● 必做任务 A
在清单中，从含有“order: Fagales”的行到含有“class: Squamata”的行（首尾两行都包括），把这些行重写一遍，将“common name”改为“vernacular name”，其余内容不变。

• 1105 Spiral Matrix (25分)(模拟题)


    1105 Spiral Matrix (25分)

    This time your job is to fill a sequence of N positive integers into a spiral matrix in non-increasing order. A spiral matrix is filled in from the first element at the upper-left corner, then move in a clockwise spiral. The matrix has m rows and n columns, where m and n satisfy the following: m×n must be equal to N; m≥n; and m−n is the minimum of all the possible values.
    Input Specification:

    Each input file contains one test case. For each case, the first line gives a positive integer N. Then the next line contains N positive integers to be filled into the spiral matrix. All the numbers are no more than 10​4​​. The numbers in a line are separated by spaces.
    Output Specification:

    For each test case, output the resulting matrix in m lines, each contains n numbers. There must be exactly 1 space between two adjacent numbers, and no extra space at the end of each line.
    Sample Input:

    12
    37 76 20 98 76 42 53 95 60 81 58 93

    Sample Output:

    98 95 93
    42 37 81
    53 20 76
    58 60 76

    思路

    添加4个边界up, down, left , right,这个题此时就很好处理了
    注意设置的边界线 right = m -1, up = n - 1, 因此 在处理从左到右时 i可以 = right 处理从上到下 i 可以 = down;

    代码

    #include <iostream>
    #include <bits/stdc++.h>
    using namespace std;
    bool cmp(int a, int b) {
        return a > b;
    }
    int main()

● 必做任务 B
按正文的输出要求，相邻两个数字之间必须有几个空格？

● 原始清单
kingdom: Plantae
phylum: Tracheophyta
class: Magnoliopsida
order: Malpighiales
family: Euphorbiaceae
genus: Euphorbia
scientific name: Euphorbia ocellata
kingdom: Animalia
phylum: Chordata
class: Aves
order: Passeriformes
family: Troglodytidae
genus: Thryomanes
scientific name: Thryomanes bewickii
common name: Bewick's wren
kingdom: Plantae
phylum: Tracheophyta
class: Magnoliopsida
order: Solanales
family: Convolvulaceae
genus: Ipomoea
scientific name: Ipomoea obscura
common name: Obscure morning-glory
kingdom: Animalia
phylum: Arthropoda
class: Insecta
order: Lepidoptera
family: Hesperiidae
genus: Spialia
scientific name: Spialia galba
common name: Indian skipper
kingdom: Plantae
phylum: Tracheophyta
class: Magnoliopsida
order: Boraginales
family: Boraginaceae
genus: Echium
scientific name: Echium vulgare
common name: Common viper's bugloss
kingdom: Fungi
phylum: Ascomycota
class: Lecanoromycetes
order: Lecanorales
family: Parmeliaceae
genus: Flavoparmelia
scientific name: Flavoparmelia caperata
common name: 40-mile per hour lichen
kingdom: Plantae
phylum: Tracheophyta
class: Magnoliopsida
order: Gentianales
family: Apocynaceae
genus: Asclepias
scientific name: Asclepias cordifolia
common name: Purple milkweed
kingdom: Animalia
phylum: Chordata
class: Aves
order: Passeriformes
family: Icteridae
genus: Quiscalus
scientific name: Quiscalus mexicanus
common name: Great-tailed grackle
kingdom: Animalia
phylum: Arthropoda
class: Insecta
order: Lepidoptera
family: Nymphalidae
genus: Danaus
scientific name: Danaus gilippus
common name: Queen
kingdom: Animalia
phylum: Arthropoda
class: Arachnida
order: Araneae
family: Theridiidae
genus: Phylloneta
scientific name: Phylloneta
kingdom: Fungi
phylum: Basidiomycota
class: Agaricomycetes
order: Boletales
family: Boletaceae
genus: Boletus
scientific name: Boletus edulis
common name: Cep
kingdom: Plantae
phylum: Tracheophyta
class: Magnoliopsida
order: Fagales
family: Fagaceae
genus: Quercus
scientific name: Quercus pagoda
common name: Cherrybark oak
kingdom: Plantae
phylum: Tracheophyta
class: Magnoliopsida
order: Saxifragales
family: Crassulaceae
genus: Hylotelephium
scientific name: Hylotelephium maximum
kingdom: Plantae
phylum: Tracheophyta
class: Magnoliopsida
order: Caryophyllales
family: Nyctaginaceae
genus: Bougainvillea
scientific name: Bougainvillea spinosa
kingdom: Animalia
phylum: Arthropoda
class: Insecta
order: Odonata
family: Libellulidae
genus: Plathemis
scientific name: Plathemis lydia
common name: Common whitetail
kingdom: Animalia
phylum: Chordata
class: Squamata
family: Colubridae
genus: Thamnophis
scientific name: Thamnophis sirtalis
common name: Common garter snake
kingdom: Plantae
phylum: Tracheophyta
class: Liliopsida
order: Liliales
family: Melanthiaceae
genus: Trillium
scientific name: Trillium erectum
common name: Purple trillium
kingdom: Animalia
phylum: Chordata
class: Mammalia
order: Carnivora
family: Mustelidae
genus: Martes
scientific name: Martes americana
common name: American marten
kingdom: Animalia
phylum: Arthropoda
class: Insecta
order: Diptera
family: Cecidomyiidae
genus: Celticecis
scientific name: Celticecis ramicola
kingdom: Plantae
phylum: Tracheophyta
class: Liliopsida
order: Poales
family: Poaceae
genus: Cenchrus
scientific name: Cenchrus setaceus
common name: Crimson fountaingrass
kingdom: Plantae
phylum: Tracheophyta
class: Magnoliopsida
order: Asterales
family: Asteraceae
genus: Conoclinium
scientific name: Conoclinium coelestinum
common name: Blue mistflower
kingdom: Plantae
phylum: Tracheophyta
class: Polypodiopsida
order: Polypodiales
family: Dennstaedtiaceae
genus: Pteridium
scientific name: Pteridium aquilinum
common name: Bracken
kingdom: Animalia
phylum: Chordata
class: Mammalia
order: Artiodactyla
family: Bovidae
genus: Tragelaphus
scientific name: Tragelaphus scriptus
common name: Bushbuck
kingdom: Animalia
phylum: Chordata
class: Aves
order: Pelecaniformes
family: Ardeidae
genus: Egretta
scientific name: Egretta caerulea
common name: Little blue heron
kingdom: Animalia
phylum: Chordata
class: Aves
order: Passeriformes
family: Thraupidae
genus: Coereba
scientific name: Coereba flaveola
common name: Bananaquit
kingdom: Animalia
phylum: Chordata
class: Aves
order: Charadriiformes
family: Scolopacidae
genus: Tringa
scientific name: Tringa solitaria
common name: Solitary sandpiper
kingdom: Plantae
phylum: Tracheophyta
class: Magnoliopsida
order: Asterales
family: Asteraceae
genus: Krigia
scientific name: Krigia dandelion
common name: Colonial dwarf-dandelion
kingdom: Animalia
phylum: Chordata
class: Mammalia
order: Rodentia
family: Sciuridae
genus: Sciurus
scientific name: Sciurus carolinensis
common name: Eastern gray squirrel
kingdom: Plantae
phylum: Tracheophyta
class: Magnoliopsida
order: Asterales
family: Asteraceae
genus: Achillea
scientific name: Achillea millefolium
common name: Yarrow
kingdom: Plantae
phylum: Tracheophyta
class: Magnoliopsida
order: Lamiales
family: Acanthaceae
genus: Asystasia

● 完整答案 A
order: Fagales
family: Fagaceae
genus: Quercus
scientific name: Quercus pagoda
vernacular name: Cherrybark oak
kingdom: Plantae
phylum: Tracheophyta
class: Magnoliopsida
order: Saxifragales
family: Crassulaceae
genus: Hylotelephium
scientific name: Hylotelephium maximum
kingdom: Plantae
phylum: Tracheophyta
class: Magnoliopsida
order: Caryophyllales
family: Nyctaginaceae
genus: Bougainvillea
scientific name: Bougainvillea spinosa
kingdom: Animalia
phylum: Arthropoda
class: Insecta
order: Odonata
family: Libellulidae
genus: Plathemis
scientific name: Plathemis lydia
vernacular name: Common whitetail
kingdom: Animalia
phylum: Chordata
class: Squamata

● 完整答案 B
恰好1个空格。